- WHAT THE TASK REQUIRES:
Copy out each line from the start of the material below until the line with "pinky tip: (205, 350)", that line included.

****

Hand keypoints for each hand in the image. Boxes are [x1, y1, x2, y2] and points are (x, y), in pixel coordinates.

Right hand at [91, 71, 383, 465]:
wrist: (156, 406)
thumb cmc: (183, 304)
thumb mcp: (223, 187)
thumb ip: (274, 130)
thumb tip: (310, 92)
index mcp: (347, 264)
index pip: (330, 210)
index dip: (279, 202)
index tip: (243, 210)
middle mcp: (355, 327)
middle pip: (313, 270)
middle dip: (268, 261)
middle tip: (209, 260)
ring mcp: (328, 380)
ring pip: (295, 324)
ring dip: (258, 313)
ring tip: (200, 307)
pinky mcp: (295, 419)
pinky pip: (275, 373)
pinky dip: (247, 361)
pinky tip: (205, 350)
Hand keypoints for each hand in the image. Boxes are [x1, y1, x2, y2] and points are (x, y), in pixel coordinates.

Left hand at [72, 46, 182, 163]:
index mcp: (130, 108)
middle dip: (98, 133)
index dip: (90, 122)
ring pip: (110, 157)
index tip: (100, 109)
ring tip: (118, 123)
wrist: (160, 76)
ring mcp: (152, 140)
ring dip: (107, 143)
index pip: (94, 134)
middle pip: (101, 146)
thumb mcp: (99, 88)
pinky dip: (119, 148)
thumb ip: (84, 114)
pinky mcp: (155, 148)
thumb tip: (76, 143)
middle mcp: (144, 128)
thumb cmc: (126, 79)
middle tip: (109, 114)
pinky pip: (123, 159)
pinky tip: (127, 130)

****

- OUTPUT BELOW:
Hand keypoints for each hand in the image. Boxes are [x1, y1, x2, y2] and points are (x, y), in pixel coordinates.

Right hand at [91, 71, 383, 465]:
wrist: (156, 406)
thumb cmc: (183, 304)
thumb mcp: (223, 187)
thumb ip: (274, 130)
thumb tip: (310, 92)
index mcp: (347, 264)
index pip: (330, 210)
index dip: (279, 202)
index tip: (243, 210)
middle mcp: (355, 327)
middle pip: (313, 270)
middle dip: (268, 261)
middle tip: (209, 260)
ring mcp: (328, 380)
ring pip: (295, 324)
ring dip: (258, 313)
ring tip: (200, 307)
pinky mcp: (295, 419)
pinky pip: (275, 373)
pinky dip: (247, 361)
pinky tip: (205, 350)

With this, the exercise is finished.